After an investigation by the Maryland Attorney General, 158 Roman Catholic Priests in the Archdiocese of Baltimore have been accused of sexually and physically abusing more than 600 victims over the past 80 years, according to court records last Thursday.
Attorney General Brian Frosh announced that his office has completed a 463-page report on the investigation that began in 2019.
Three years ago, Frosh launched a criminal investigation of child sexual abuse perpetrated by priests and other employees of the Archdiocese of Baltimore with thousands of documents dating back to the 1940s produced in response to grand jury subpoenas.
In addition, the attorney general’s office created an email address and telephone hotline for people to report information. According to reports, over 300 hundred people contacted the office, and investigators interviewed hundreds of victims and witnesses.
The report entitled “Clergy Abuse in Maryland,” identifies 115 priests who were prosecuted for sex abuse and/or identified publicly by the archdiocese as having been “credibly accused” of sexual abuse.
It also includes an additional 43 priests accused of sexual abuse but not identified publicly by the archdiocese. Additionally, court permission is required because the report contains information from grand jury subpoenas. However, it is unclear when the court will make a decision.
Archbishop William Lori of Baltimore apologized in a letter released on Thursday.

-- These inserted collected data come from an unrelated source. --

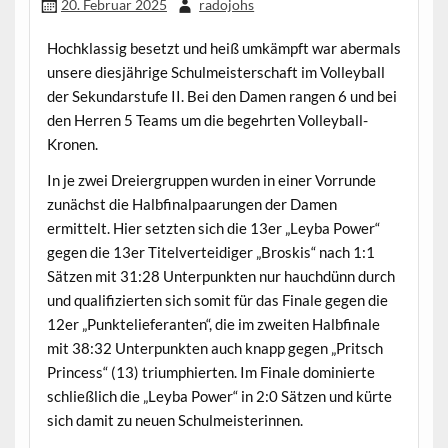
20. Februar 2025
radojohs
Hochklassig besetzt und heiß umkämpft war abermals
unsere diesjährige Schulmeisterschaft im Volleyball
der Sekundarstufe II. Bei den Damen rangen 6 und bei
den Herren 5 Teams um die begehrten Volleyball-
Kronen.
In je zwei Dreiergruppen wurden in einer Vorrunde
zunächst die Halbfinalpaarungen der Damen
ermittelt. Hier setzten sich die 13er „Leyba Power“
gegen die 13er Titelverteidiger „Broskis“ nach 1:1
Sätzen mit 31:28 Unterpunkten nur hauchdünn durch
und qualifizierten sich somit für das Finale gegen die
12er „Punktelieferanten“, die im zweiten Halbfinale
mit 38:32 Unterpunkten auch knapp gegen „Pritsch
Princess“ (13) triumphierten. Im Finale dominierte
schließlich die „Leyba Power“ in 2:0 Sätzen und kürte
sich damit zu neuen Schulmeisterinnen.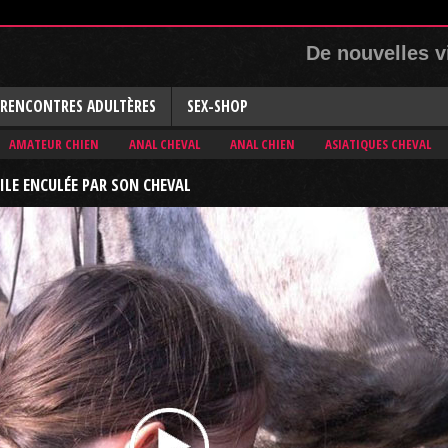
De nouvelles v
RENCONTRES ADULTÈRES
SEX-SHOP
AMATEUR CHIEN
ANAL CHEVAL
ANAL CHIEN
ASIATIQUES CHEVAL
ILE ENCULÉE PAR SON CHEVAL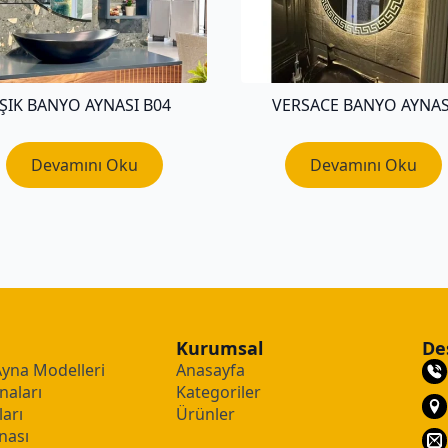
ŞIK BANYO AYNASI B04
VERSACE BANYO AYNAS
Devamını Oku
Devamını Oku
Kurumsal
De
Ayna Modelleri
Anasayfa
naları
Kategoriler
arı
Ürünler
nası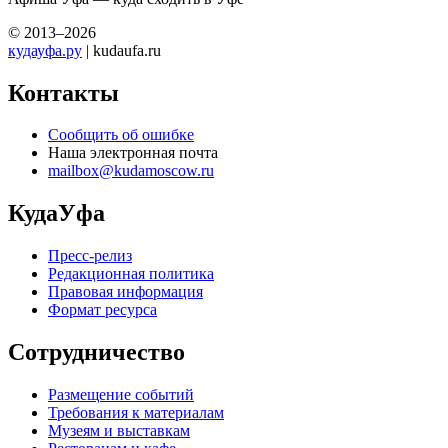
© 2013–2026
кудауфа.ру
| kudaufa.ru
Контакты
Сообщить об ошибке
Наша электронная почта
mailbox@kudamoscow.ru
КудаУфа
Пресс-релиз
Редакционная политика
Правовая информация
Формат ресурса
Сотрудничество
Размещение событий
Требования к материалам
Музеям и выставкам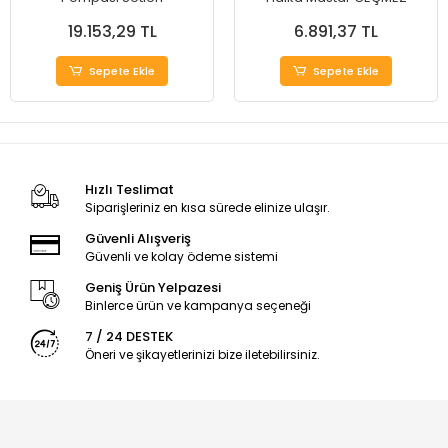
19.153,29 TL
6.891,37 TL
Sepete Ekle
Sepete Ekle
Hızlı Teslimat
Siparişleriniz en kısa sürede elinize ulaşır.
Güvenli Alışveriş
Güvenli ve kolay ödeme sistemi
Geniş Ürün Yelpazesi
Binlerce ürün ve kampanya seçeneği
7 / 24 DESTEK
Öneri ve şikayetlerinizi bize iletebilirsiniz.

Check out the letter below:
While the court filing noted that more than 600 victims were identified, it also noted that “there are almost certainly hundreds more, as the Department of Justice’s Annual Crime Victimization Report has demonstrated that most incidents of sexual assault go unreported.”
Both boys and girls were abused, according to the court filing, with ages ranging from preschool through young adulthood. Also noted in the filings ws that the sexual abuse was so pervasive, the court filing said, that victims were sometimes reporting sexual abuse to priests who were perpetrators themselves.
The investigation also revealed that the archdiocese failed to report many allegations of sexual abuse, conduct adequate investigations of alleged abuse, remove abusers from the ministry or restrict their access to children.